ABOUT THIS TASK: Please return all the records exactly, with nothing left out.

Saved data entries

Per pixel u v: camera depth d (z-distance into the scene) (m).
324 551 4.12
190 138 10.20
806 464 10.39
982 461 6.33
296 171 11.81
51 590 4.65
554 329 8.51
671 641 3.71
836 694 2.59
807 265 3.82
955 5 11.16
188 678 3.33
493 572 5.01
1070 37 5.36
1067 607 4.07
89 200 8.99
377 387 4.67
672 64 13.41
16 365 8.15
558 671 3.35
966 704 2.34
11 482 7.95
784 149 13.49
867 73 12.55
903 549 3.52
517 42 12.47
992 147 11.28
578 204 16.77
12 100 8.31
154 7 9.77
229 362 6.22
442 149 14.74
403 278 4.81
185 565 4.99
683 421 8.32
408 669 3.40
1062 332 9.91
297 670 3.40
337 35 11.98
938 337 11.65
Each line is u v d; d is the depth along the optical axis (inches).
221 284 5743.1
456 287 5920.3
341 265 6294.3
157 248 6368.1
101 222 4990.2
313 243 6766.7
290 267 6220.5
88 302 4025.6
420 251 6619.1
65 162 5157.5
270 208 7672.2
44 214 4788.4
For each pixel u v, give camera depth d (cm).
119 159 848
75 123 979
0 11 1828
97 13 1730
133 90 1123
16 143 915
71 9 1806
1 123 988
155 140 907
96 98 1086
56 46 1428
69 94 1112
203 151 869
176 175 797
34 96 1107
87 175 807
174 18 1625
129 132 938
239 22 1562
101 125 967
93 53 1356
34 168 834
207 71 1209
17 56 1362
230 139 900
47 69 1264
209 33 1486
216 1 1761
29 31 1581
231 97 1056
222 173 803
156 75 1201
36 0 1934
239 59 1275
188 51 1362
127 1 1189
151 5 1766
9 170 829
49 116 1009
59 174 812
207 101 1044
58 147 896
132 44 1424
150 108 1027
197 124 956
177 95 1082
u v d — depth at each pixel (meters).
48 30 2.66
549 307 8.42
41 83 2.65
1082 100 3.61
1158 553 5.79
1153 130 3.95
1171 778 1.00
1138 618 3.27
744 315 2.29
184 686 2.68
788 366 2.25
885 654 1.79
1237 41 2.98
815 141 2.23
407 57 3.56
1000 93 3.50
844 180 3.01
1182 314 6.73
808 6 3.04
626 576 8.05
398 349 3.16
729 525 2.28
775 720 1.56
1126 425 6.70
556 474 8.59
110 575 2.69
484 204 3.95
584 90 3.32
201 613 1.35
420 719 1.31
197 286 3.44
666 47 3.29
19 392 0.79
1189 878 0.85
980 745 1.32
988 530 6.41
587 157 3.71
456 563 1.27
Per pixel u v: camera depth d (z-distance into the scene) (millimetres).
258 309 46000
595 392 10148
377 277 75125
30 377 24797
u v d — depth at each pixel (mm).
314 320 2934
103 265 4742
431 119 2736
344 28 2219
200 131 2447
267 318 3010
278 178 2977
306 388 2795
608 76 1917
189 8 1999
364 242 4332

ANSWER TO THIS PROBLEM:
Per pixel u v: camera depth d (z-distance into the scene) (m).
324 551 4.12
190 138 10.20
806 464 10.39
982 461 6.33
296 171 11.81
51 590 4.65
554 329 8.51
671 641 3.71
836 694 2.59
807 265 3.82
955 5 11.16
188 678 3.33
493 572 5.01
1070 37 5.36
1067 607 4.07
89 200 8.99
377 387 4.67
672 64 13.41
16 365 8.15
558 671 3.35
966 704 2.34
11 482 7.95
784 149 13.49
867 73 12.55
903 549 3.52
517 42 12.47
992 147 11.28
578 204 16.77
12 100 8.31
154 7 9.77
229 362 6.22
442 149 14.74
403 278 4.81
185 565 4.99
683 421 8.32
408 669 3.40
1062 332 9.91
297 670 3.40
337 35 11.98
938 337 11.65
Each line is u v d; d is the depth along the optical axis (inches).
221 284 5743.1
456 287 5920.3
341 265 6294.3
157 248 6368.1
101 222 4990.2
313 243 6766.7
290 267 6220.5
88 302 4025.6
420 251 6619.1
65 162 5157.5
270 208 7672.2
44 214 4788.4
For each pixel u v, give camera depth d (cm).
119 159 848
75 123 979
0 11 1828
97 13 1730
133 90 1123
16 143 915
71 9 1806
1 123 988
155 140 907
96 98 1086
56 46 1428
69 94 1112
203 151 869
176 175 797
34 96 1107
87 175 807
174 18 1625
129 132 938
239 22 1562
101 125 967
93 53 1356
34 168 834
207 71 1209
17 56 1362
230 139 900
47 69 1264
209 33 1486
216 1 1761
29 31 1581
231 97 1056
222 173 803
156 75 1201
36 0 1934
239 59 1275
188 51 1362
127 1 1189
151 5 1766
9 170 829
49 116 1009
59 174 812
207 101 1044
58 147 896
132 44 1424
150 108 1027
197 124 956
177 95 1082
u v d — depth at each pixel (meters).
48 30 2.66
549 307 8.42
41 83 2.65
1082 100 3.61
1158 553 5.79
1153 130 3.95
1171 778 1.00
1138 618 3.27
744 315 2.29
184 686 2.68
788 366 2.25
885 654 1.79
1237 41 2.98
815 141 2.23
407 57 3.56
1000 93 3.50
844 180 3.01
1182 314 6.73
808 6 3.04
626 576 8.05
398 349 3.16
729 525 2.28
775 720 1.56
1126 425 6.70
556 474 8.59
110 575 2.69
484 204 3.95
584 90 3.32
201 613 1.35
420 719 1.31
197 286 3.44
666 47 3.29
19 392 0.79
1189 878 0.85
980 745 1.32
988 530 6.41
587 157 3.71
456 563 1.27
Per pixel u v: camera depth d (z-distance into the scene) (millimetres).
258 309 46000
595 392 10148
377 277 75125
30 377 24797
u v d — depth at each pixel (mm).
314 320 2934
103 265 4742
431 119 2736
344 28 2219
200 131 2447
267 318 3010
278 178 2977
306 388 2795
608 76 1917
189 8 1999
364 242 4332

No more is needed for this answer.